- Prep Time: 20 minutes
- Cook Time: 10 minutes
- Servings: 8
- 1 1/4 cups (8 crackers) chocolate graham cracker crumbs
- 2 tablespoons granulated sugar
- 1/3 cup butter, melted
- 1 envelope (7 grams) unflavored gelatin
- 2 tablespoons boiling water
- 1 can (12 fl. oz.) Evaporated Milk
- 1 cup (6 oz.) White Morsels
- 1/2 teaspoon peppermint extract
- 1 container (8 oz.) frozen whipped topping, thawed, divided
- 1/2 cup (about 24) coarsely chopped hard peppermint candies, divided
DirectionsPREHEAT oven to 375° F. Grease 9-inch deep-dish pie plate.
COMBINE crumbs and sugar in pie plate. Stir in butter. Press crumb mixture onto bottom and up sides of prepared pie plate.
BAKE for 8 minutes. Cool completely on wire rack.

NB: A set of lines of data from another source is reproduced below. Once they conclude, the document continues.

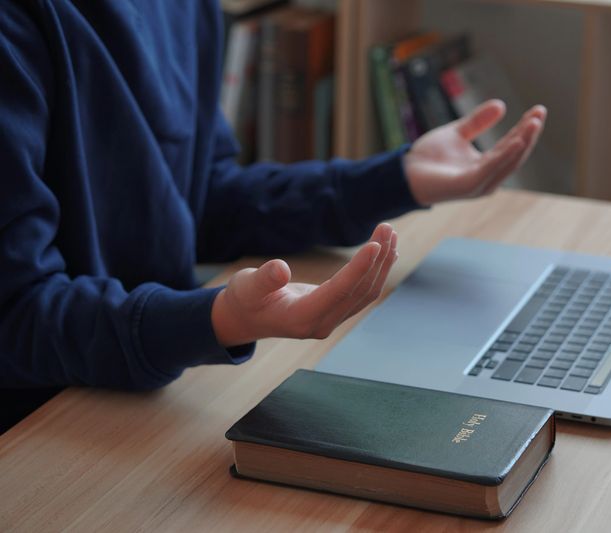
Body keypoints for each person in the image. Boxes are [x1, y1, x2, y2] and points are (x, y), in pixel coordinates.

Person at [0, 1, 546, 431]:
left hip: (145, 393)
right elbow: (15, 315)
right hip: (42, 431)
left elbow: (204, 199)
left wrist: (397, 177)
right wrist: (217, 321)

PLACE gelatin in small bowl; stir in water. Let soften for 1 minute.
HEAT evaporated milk and softened gelatin in small saucepan over medium heat, stirring constantly with whisk until mixture is dissolved and hot. Remove from heat; stir in morsels and peppermint extract until completely melted and smooth. Pour into medium bowl. Refrigerate uncovered for 30 minutes, stirring occasionally, until cool to touch. Gently whisk in 2 cups whipped topping. Sprinkle 1/4 cup candies over bottom of crust. Pour filling over pie crust.
REFRIGERATE for 2 hours or until set. Spread remaining whipped topping over center of filling. Sprinkle with remaining 1/4 cup candies. Serve immediately.